== Fragment ==
Na Maybell volgen wede US 40 in de richting van Blue Mountain. Het wordt nu wel erg eenzaam. De weg waar zomaar 65 mile per uur mag worden gereden, voldoet aan alle clichés over Amerikaanse wegen. Je kunt al ver van tevoren zien waarheen de weg voert. Af en toe een bocht, maar verder kaarsrecht. Het landschap is hier weer anders. We zien hele kuddes elk. Als ik bij een tussenstop iet sanitairs sta te doen springen twee konijnen op.

Bij Blue Mountain vlak bij genoemd Dinosaur Natl Park, verandert de wereld opnieuw. Eerst rijden we door een sterk geërodeerd landschap met ondiepe canyons en dan rijden we door een kaal gebied vol jaknikkers. Bij Rangeley komen we op weg 139 naar Loma.

== Verstrekte gegevens ==
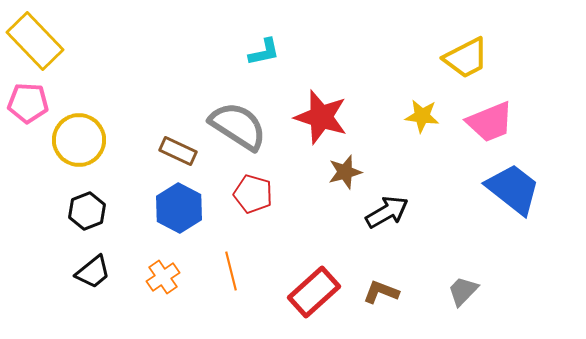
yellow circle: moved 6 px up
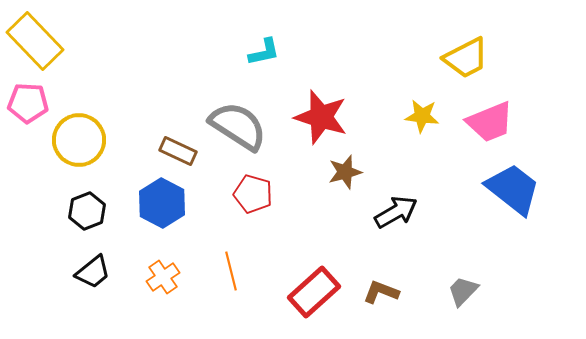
blue hexagon: moved 17 px left, 5 px up
black arrow: moved 9 px right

== Opdracht ==
Schrijf uit het fragment over de rit naar Blue Mountain letterlijk het gedeelte over dat opent met de woorden "Na Maybell volgen" en sluit met "139 naar Loma.".

== Uitwerking ==
Na Maybell volgen wede US 40 in de richting van Blue Mountain. Het wordt nu wel erg eenzaam. De weg waar zomaar 65 mile per uur mag worden gereden, voldoet aan alle clichés over Amerikaanse wegen. Je kunt al ver van tevoren zien waarheen de weg voert. Af en toe een bocht, maar verder kaarsrecht. Het landschap is hier weer anders. We zien hele kuddes elk. Als ik bij een tussenstop iet sanitairs sta te doen springen twee konijnen op.

Bij Blue Mountain vlak bij genoemd Dinosaur Natl Park, verandert de wereld opnieuw. Eerst rijden we door een sterk geërodeerd landschap met ondiepe canyons en dan rijden we door een kaal gebied vol jaknikkers. Bij Rangeley komen we op weg 139 naar Loma.